Here's what it looks like in practice:

import requests

resp = requests.post("https://dish-embed.latimal.com/search",
    headers={"X-API-Key": "YOUR_KEY", "Content-Type": "application/json"},
    json={
        "query": "cold coffee",
        "corpus": [
            "Iced Americano",
            "Hot Chocolate",
            "BESTSELLER Frappe (Mocha) [Buy 1 Get 1]",
            "Masala Chai",
            "Cold Brew (Tall)",
            "Mango Lassi",
        ],
        "top_k": 3,
    },
)

for r in resp.json()["results"]:
    print(f"{r['text']}  score={r['score']:.2f}")

Returns: Iced Americano, Cold Brew (Tall), and the Frappe buried under promotional noise. All three are conceptual matches for "cold coffee." None share a keyword with the query. The model reads through the "BESTSELLER ... [Buy 1 Get 1]" cruft and finds the Frappe underneath.

Swap the query for "something sweet" and it surfaces desserts. Try "healthy lunch" and it returns salads and grain bowls. Try the Hindi query "तीखा" (spicy) against English listings and it still ranks Andhra Chicken Fry and Szechuan Noodles at the top. Try it yourself on the live search playground.

Semantic search is one layer, not the whole stack

I want to be honest about what this does and what it doesn't. A production food search system has multiple layers: keyword retrieval for exact matches (someone types "McDonald's" and wants McDonald's), semantic ranking for conceptual matches, business rules for availability and delivery radius, filters for dietary restrictions, and real-time signals like restaurant hours and estimated delivery time.

Semantic search replaces the ranking layer. You still need your availability filters, your geo-fencing, your business logic. What changes is that the set of candidates being filtered is actually relevant to what the customer wanted. If your platform currently runs Elasticsearch with a synonym dictionary, the Latimal API slots in as a reranker over your existing candidate set.

Two integration paths. For small catalogs (under a few hundred items per restaurant), send the corpus with each search request. For large catalogs, pre-compute embeddings once via POST /embed, store the vectors, and pass them alongside the corpus at query time to skip the encoding step. With pre-computed embeddings, query latency sits comfortably under 100ms at p99, which is fast enough for typeahead.

The integration guide covers both paths with full code, including embedding caching and incremental updates when menus change.

How to measure if this matters for your platform

I'm not going to throw a made-up revenue number at you. Your search failure rate depends on your catalog size, your customer base, and what languages your menus are in. Here's how to figure out your own number.

Pull your search logs for the last 30 days. Count the queries that returned zero results or where the user didn't tap any result in the first page. That's your failure rate. Multiply by your average order value. That's the ceiling on what you're losing. The real number is lower (some users will browse instead of searching, some would have abandoned anyway), but the ceiling tells you whether this is a $10K/month problem or a $10M/month problem for your platform.
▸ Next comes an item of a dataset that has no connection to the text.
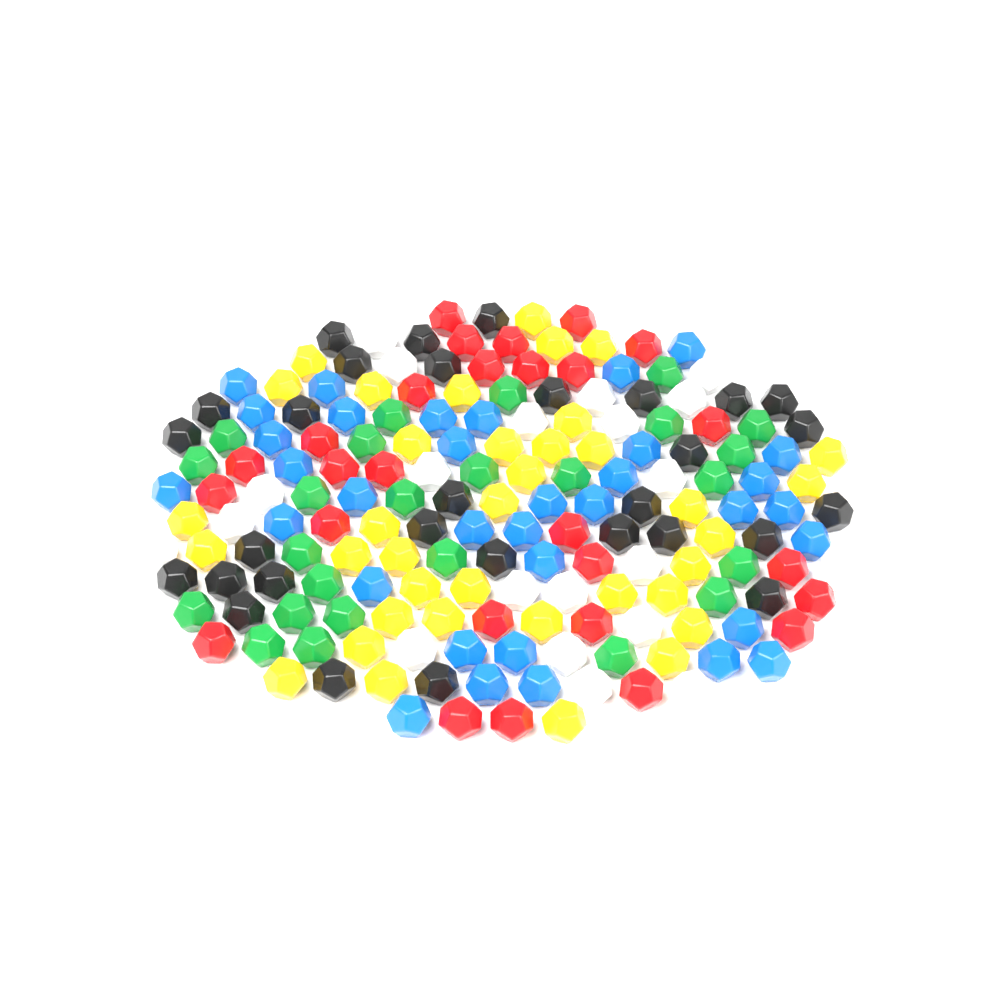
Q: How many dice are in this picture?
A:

The failure rate is typically highest in markets with multilingual menus, high transliteration variance, and large catalog diversity. India, Southeast Asia, the Middle East. But it shows up in Western markets too, especially in cities with dense immigrant food scenes where a single neighborhood has menus in English, Mandarin, Spanish, Korean, and Arabic.
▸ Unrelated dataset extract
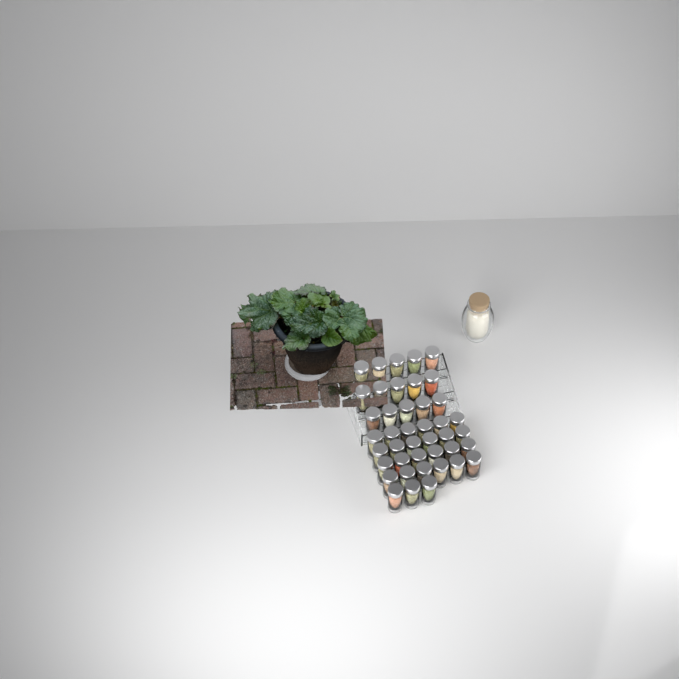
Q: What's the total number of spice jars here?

The thing nobody talks about

There's a deeper problem here that the industry hasn't confronted. As more restaurant menus arrive as photographs (a large share in smaller Indian cities, growing everywhere as restaurants skip POS systems entirely), the text-search assumption breaks before you even get to the synonym problem. You can't keyword-search an image. You can't fuzzy-match an image. You need to extract meaning from the image and map it to a query, which is a semantic operation whether you call it that or not.